The original intention might now be: “I am grateful that I fully intend to be a wildly successful soulful entrepreneur whose business sells products and services like hotcakes!”

Once again on the rewrite, carefully and continually monitor for blurts as you write. If you hear more inner blurts repeat the process described until that inner critic part of you on the inside is satisfied and you can feel good about your intention.

8. Focus on the “feeling”:

Write your intentions until you get the “feeling” of the daily statement. Mark Braden is one of the many scientists that note that it is actually the vibrations caused by your feelings that attract new realities on a quantum level. Adding more and more detail in your writing about what your affirmation would feel “as if” it is happening right now tends to accomplish this.

For example, your intention might be “I practice self-care in my life.”

Now keep writing and imagine how your life would be if this intention was fully operative right NOW. For example you might write: “I consciously work at economic self-care in order that I am able to take holidays, get regular massages and practice self-care so that I always operate at the highest level of my potential.” Keep writing connected ideas until you get a feeling of the intention operational.
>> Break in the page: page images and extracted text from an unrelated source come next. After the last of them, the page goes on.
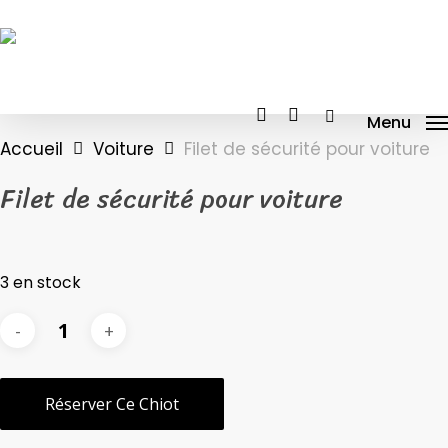
Skip
to
main
content
facebook
instagram
tiktok
Menu
Accueil
Voiture
Filet de sécurité pour voiture
Filet de sécurité pour voiture
3 en stock
Réserver Ce Chiot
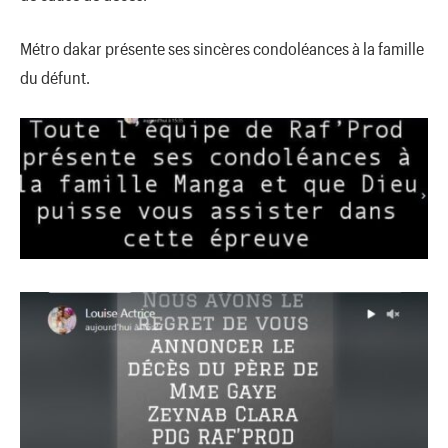
Métro dakar présente ses sincères condoléances à la famille
du défunt.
The more details you write the more you can get the feeling of how your life would be if the intentions were current reality. The more you get the feeling, the more powerful and magnetic your intentions become.

9. Ensure integrity:

If your daily intentions involve other people directly you must take caution to ensure that you align with the highest of integrity when you write them. If you are unsure of the effect on others of your daily affirmation it is highly recommended that before your intention you write, “If it is in the highest interests of all involved/concerned ... ” One always wants to practice with the highest of integrity at these energetic levels of relationship and connection.

For example a counselor in business many want to put out a business intention requesting funding to be able to continue a woman’s group that she is running. She might write the intention “Funding comes in and the group can keep going.” But how do we know for sure that the group is meant to continue? Maybe it is meant to end and the group members meant to move on. In cases like this where you are unclear on motive, simply adding a preface to the intention like “If it is in the highest interests of all involved ... ” can help prevent messing with any possible plans destiny might hold for others. Her affirmation might look like this: “If it is in the highest interests of all involved, funding comes in and the group keeps going.”

10. Lastly remember:

Be careful what you ask for; you just might get it.